SFR-深度研究:迈向自主推理单智能体的高效强化学习
SFR-DeepResearch: Towards Effective Reinforcement Learning for Autonomously Reasoning Single Agents
September 8, 2025
作者: Xuan-Phi Nguyen, Shrey Pandit, Revanth Gangi Reddy, Austin Xu, Silvio Savarese, Caiming Xiong, Shafiq Joty
cs.AI
摘要
为大型语言模型(LLMs)配备复杂的交错推理与工具使用能力,已成为智能体AI研究的一个关键焦点,尤其是在推理导向型(“思考”)模型取得最新进展的背景下。这些能力对于解锁一系列重要应用至关重要。其中一项应用便是深度研究(DR),它要求对众多来源进行广泛的搜索与推理。本文的工作聚焦于开发具备最小化网络爬取与Python工具集成的原生自主单智能体模型,以应对DR任务。与多智能体系统中智能体承担预设角色、在静态工作流程中按部就班执行指令不同,自主单智能体能够根据上下文动态决定其下一步行动,无需人工指导。尽管先前的研究已提出了针对基础或指令调优LLMs的训练方案,我们则专注于通过持续强化学习(RL)进一步优化推理模型,以增强智能体技能的同时保持其推理能力。

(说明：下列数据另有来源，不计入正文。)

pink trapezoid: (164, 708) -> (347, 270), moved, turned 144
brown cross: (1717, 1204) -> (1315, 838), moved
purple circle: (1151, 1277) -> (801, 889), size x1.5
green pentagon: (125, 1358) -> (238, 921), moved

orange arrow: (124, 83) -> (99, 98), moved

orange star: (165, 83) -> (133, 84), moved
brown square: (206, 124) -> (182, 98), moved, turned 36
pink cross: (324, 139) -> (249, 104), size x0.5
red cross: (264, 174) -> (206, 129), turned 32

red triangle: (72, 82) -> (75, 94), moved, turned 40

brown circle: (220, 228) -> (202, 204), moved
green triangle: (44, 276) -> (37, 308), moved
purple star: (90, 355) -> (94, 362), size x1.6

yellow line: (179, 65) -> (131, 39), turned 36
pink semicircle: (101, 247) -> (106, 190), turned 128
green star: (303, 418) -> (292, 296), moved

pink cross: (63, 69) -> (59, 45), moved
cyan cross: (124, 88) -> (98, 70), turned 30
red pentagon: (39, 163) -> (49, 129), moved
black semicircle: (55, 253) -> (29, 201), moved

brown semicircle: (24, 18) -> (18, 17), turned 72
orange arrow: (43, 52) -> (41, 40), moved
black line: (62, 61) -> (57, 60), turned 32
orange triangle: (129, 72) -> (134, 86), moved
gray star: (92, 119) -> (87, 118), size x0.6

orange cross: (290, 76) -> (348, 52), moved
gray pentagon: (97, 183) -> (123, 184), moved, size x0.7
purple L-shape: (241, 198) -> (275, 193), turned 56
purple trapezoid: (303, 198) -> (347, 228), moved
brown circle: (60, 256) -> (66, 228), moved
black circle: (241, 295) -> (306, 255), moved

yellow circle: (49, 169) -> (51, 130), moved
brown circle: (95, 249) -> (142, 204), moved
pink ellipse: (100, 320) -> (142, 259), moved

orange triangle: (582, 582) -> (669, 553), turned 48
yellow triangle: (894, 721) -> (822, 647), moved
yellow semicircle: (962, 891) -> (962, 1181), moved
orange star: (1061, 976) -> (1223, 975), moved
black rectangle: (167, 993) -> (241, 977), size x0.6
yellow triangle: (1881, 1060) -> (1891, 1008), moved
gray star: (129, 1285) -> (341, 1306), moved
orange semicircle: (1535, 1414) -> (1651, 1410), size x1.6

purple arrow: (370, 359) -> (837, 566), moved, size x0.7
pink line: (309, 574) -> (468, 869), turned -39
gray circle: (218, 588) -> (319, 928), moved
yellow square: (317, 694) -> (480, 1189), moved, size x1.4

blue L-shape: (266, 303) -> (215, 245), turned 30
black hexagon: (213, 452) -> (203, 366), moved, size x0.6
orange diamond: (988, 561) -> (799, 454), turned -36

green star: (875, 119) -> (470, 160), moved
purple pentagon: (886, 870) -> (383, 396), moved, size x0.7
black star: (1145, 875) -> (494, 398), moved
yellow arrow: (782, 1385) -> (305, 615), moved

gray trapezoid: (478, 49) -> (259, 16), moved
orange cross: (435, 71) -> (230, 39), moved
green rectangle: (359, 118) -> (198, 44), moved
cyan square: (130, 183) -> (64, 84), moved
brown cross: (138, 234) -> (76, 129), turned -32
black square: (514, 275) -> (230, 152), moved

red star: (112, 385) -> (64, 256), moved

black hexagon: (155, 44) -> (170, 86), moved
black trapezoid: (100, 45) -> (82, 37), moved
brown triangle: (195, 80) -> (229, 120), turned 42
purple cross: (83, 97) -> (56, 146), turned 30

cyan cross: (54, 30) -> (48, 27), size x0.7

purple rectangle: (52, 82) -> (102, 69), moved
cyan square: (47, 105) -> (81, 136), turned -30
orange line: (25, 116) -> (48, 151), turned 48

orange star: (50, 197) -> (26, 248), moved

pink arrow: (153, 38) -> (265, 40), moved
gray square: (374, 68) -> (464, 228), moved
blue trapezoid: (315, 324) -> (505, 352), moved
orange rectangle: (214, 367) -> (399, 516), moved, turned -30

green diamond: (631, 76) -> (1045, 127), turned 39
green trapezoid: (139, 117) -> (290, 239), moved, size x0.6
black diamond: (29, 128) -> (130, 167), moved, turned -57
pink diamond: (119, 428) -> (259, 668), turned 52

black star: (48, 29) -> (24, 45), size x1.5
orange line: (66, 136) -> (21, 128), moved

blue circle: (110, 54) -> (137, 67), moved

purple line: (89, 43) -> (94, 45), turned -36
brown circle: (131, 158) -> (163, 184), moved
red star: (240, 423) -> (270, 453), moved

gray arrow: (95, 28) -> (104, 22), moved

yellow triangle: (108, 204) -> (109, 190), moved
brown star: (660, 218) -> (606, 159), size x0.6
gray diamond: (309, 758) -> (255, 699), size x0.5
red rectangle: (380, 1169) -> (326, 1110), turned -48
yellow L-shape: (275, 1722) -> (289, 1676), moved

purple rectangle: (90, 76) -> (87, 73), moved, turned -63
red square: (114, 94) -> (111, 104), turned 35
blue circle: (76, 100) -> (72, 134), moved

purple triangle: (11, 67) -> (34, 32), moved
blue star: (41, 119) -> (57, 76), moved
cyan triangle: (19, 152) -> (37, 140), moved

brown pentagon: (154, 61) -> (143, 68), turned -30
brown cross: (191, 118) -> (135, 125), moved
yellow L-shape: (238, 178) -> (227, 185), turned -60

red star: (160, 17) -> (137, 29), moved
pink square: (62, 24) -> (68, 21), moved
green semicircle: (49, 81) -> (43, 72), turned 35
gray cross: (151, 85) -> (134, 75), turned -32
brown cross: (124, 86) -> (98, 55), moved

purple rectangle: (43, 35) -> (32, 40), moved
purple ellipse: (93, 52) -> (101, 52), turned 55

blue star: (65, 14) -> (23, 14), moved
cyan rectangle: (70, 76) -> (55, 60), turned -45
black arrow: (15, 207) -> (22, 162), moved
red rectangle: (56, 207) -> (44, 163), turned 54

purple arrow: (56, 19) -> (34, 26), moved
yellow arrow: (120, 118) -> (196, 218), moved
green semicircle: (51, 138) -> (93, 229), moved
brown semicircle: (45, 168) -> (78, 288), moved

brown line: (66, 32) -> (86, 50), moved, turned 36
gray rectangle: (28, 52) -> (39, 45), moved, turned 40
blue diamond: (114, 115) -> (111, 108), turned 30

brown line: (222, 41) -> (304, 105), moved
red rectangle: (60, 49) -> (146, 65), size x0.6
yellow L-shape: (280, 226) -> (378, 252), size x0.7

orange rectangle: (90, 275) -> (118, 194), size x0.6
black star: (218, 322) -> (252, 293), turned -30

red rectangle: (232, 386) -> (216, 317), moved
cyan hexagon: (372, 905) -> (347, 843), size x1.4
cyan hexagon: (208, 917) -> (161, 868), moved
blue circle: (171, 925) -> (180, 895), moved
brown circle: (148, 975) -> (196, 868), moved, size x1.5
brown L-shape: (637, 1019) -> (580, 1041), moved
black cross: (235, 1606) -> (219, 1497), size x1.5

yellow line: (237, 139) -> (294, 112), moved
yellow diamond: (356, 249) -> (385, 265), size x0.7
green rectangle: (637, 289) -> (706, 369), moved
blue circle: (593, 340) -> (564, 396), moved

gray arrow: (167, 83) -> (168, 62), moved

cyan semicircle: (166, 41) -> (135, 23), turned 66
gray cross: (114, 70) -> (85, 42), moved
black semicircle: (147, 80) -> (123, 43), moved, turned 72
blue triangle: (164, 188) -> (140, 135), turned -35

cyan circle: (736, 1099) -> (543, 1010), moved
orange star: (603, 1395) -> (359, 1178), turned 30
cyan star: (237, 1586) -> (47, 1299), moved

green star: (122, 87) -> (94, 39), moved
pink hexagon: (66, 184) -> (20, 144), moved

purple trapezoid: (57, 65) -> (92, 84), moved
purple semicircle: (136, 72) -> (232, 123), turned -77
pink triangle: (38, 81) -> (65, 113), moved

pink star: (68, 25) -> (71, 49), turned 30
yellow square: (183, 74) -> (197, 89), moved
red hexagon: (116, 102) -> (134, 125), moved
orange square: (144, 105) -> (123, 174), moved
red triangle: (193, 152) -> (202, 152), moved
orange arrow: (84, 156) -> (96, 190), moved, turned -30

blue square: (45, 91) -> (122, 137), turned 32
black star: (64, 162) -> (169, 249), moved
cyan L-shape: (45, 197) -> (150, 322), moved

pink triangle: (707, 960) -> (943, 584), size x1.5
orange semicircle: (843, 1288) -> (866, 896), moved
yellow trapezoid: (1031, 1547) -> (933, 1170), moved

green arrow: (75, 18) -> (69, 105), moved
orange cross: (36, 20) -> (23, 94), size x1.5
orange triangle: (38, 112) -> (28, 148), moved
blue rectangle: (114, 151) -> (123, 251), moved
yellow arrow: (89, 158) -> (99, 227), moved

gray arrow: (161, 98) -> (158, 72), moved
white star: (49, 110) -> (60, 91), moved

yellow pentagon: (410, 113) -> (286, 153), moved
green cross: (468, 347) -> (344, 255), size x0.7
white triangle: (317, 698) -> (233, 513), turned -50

为此,我们提出了一种完全基于合成数据的简单RL方案,并将其应用于多种开源LLMs。我们最佳变体SFR-DR-20B在“人类终极考试”基准测试中取得了高达28.7%的成绩。此外,我们还进行了关键分析实验,以深入理解我们的方法论。
English
Equipping large language models (LLMs) with complex, interleaved reasoning
and tool-use capabilities has become a key focus in agentic AI research,
especially with recent advances in reasoning-oriented (``thinking'') models.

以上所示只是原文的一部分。